- **已存条目**:
>>>

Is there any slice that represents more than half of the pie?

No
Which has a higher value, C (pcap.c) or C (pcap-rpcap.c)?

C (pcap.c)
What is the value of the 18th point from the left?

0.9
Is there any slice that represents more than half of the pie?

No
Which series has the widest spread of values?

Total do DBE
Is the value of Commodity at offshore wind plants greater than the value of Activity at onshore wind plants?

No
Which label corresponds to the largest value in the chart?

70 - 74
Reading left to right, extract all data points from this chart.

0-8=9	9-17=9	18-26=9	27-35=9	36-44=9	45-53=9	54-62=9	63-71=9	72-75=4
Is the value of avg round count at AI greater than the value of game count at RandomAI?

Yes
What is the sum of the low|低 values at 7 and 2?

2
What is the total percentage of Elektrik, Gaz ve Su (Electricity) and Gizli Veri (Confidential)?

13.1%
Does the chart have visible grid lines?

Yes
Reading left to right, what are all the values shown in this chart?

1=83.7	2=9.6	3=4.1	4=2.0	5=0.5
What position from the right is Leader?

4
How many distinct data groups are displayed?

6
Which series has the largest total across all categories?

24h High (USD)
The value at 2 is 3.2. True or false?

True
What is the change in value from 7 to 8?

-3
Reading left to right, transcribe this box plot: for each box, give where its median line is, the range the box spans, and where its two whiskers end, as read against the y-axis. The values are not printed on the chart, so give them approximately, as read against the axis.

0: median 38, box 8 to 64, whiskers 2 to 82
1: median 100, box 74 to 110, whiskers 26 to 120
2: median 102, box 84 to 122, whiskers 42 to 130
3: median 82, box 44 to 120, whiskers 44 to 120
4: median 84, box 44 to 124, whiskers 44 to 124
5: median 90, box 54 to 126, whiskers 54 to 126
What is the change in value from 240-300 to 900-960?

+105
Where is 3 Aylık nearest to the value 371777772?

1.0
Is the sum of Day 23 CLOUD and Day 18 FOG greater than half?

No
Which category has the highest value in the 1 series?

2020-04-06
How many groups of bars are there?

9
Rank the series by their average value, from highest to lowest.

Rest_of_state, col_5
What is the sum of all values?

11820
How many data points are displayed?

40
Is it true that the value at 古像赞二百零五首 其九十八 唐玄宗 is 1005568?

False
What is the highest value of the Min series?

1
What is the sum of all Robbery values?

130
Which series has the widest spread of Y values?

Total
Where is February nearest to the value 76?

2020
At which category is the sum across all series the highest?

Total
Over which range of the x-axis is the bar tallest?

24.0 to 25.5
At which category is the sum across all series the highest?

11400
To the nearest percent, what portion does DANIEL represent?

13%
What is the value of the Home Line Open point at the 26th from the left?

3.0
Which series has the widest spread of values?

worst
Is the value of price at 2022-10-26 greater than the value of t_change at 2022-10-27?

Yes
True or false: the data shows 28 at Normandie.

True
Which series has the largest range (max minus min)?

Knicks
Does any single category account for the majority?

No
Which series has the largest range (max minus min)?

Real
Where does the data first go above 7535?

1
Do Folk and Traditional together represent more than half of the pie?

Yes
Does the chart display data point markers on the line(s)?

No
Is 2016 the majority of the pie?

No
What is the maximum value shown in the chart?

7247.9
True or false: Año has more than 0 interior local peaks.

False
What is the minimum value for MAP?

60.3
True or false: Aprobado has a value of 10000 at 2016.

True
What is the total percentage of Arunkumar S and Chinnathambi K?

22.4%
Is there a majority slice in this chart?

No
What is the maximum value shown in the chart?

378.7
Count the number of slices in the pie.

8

<<<

- **你的任务**: 把上面的全部数据逐字照抄一遍。

- **问题解答**:
Is there any slice that represents more than half of the pie?

No
Which has a higher value, C (pcap.c) or C (pcap-rpcap.c)?

C (pcap.c)
What is the value of the 18th point from the left?

0.9
Is there any slice that represents more than half of the pie?

No
Which series has the widest spread of values?

Total do DBE
Is the value of Commodity at offshore wind plants greater than the value of Activity at onshore wind plants?

No
Which label corresponds to the largest value in the chart?

70 - 74
Reading left to right, extract all data points from this chart.

0-8=9	9-17=9	18-26=9	27-35=9	36-44=9	45-53=9	54-62=9	63-71=9	72-75=4
Is the value of avg round count at AI greater than the value of game count at RandomAI?

Yes
What is the sum of the low|低 values at 7 and 2?

2
What is the total percentage of Elektrik, Gaz ve Su (Electricity) and Gizli Veri (Confidential)?

13.1%
Does the chart have visible grid lines?

Yes
Reading left to right, what are all the values shown in this chart?

1=83.7	2=9.6	3=4.1	4=2.0	5=0.5
What position from the right is Leader?

4
How many distinct data groups are displayed?

6
Which series has the largest total across all categories?

24h High (USD)
The value at 2 is 3.2. True or false?

True
What is the change in value from 7 to 8?

-3
Reading left to right, transcribe this box plot: for each box, give where its median line is, the range the box spans, and where its two whiskers end, as read against the y-axis. The values are not printed on the chart, so give them approximately, as read against the axis.

0: median 38, box 8 to 64, whiskers 2 to 82
1: median 100, box 74 to 110, whiskers 26 to 120
2: median 102, box 84 to 122, whiskers 42 to 130
3: median 82, box 44 to 120, whiskers 44 to 120
4: median 84, box 44 to 124, whiskers 44 to 124
5: median 90, box 54 to 126, whiskers 54 to 126
What is the change in value from 240-300 to 900-960?

+105
Where is 3 Aylık nearest to the value 371777772?

1.0
Is the sum of Day 23 CLOUD and Day 18 FOG greater than half?

No
Which category has the highest value in the 1 series?

2020-04-06
How many groups of bars are there?

9
Rank the series by their average value, from highest to lowest.

Rest_of_state, col_5
What is the sum of all values?

11820
How many data points are displayed?

40
Is it true that the value at 古像赞二百零五首 其九十八 唐玄宗 is 1005568?

False
What is the highest value of the Min series?

1
What is the sum of all Robbery values?

130
Which series has the widest spread of Y values?

Total
Where is February nearest to the value 76?

2020
At which category is the sum across all series the highest?

Total
Over which range of the x-axis is the bar tallest?

24.0 to 25.5
At which category is the sum across all series the highest?

11400
To the nearest percent, what portion does DANIEL represent?

13%
What is the value of the Home Line Open point at the 26th from the left?

3.0
Which series has the widest spread of values?

worst
Is the value of price at 2022-10-26 greater than the value of t_change at 2022-10-27?

Yes
True or false: the data shows 28 at Normandie.

True
Which series has the largest range (max minus min)?

Knicks
Does any single category account for the majority?

No
Which series has the largest range (max minus min)?

Real
Where does the data first go above 7535?

1
Do Folk and Traditional together represent more than half of the pie?

Yes
Does the chart display data point markers on the line(s)?

No
Is 2016 the majority of the pie?

No
What is the maximum value shown in the chart?

7247.9
True or false: Año has more than 0 interior local peaks.

False
What is the minimum value for MAP?

60.3
True or false: Aprobado has a value of 10000 at 2016.

True
What is the total percentage of Arunkumar S and Chinnathambi K?

22.4%
Is there a majority slice in this chart?

No
What is the maximum value shown in the chart?

378.7
Count the number of slices in the pie.

8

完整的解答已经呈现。